What really caught my eye was this statement of fact in the notes:
“Nationally over the 20 CFLR projects there have been 49 decisions. Of those, 47% have been appealed or objected to and one litigated. Several of the appellants were part of local collaborative group.”
What’s that? You mean that while some of these CFLR collaborators are using some questionable accounting procedures to make it seem like their program is much more successful than it really is, these same CFLR collaborators aren’t letting the public know in their glossy, end-of-the-year accomplish report that 47% of all CFLR project decisions have been appealed? Including appeals by some of the same people/groups/interests that are part of these collaborative groups?
Since this figure was presented by the Forest Service and placed into official notes of the SWCC, one has to assume that somewhere, somebody has an actual spreadsheet or report about the fact that 47% of all CFLR project decisions have been appealed/objected to. For certain, I’ll be in contact with the SWCC to see if they will provide more information about this, and I’d encourage other people around the country to write their CFLR collaborative and see what additional information can be uncovered.
The public deserves nothing but full openness and transparency when it comes to the management of America’s public lands, so hopefully some members of these CFLR collaboratives will cease the shell-game PR campaign and be more honest about the CFLR program.
UPDATE: Sandy Mack, the Forest Service’s Liaison Officer for the Southwestern Crown of the Continent CFLRP just sent me the following spreadsheet based on my information request.

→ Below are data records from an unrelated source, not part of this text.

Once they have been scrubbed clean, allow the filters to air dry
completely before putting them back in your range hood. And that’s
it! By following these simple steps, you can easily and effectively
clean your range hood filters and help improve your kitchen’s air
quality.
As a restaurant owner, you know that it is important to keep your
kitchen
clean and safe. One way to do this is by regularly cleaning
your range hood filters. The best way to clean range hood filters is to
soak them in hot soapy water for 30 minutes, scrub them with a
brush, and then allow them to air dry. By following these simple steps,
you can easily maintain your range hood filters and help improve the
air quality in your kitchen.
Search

I haven’t had time to look it over, but wanted to make sure it was up here so anyone interested could take a look at it.
As an aside, does anyone else know of another CFLRP collaborative in the country that has it’s own Forest Service-appointed (and paid) Liaison Officer? Is that a common practice? Or could it just be further proof that what’s happening in Montana with the SWCC is way outside the norms of Forest Service “collaboration?”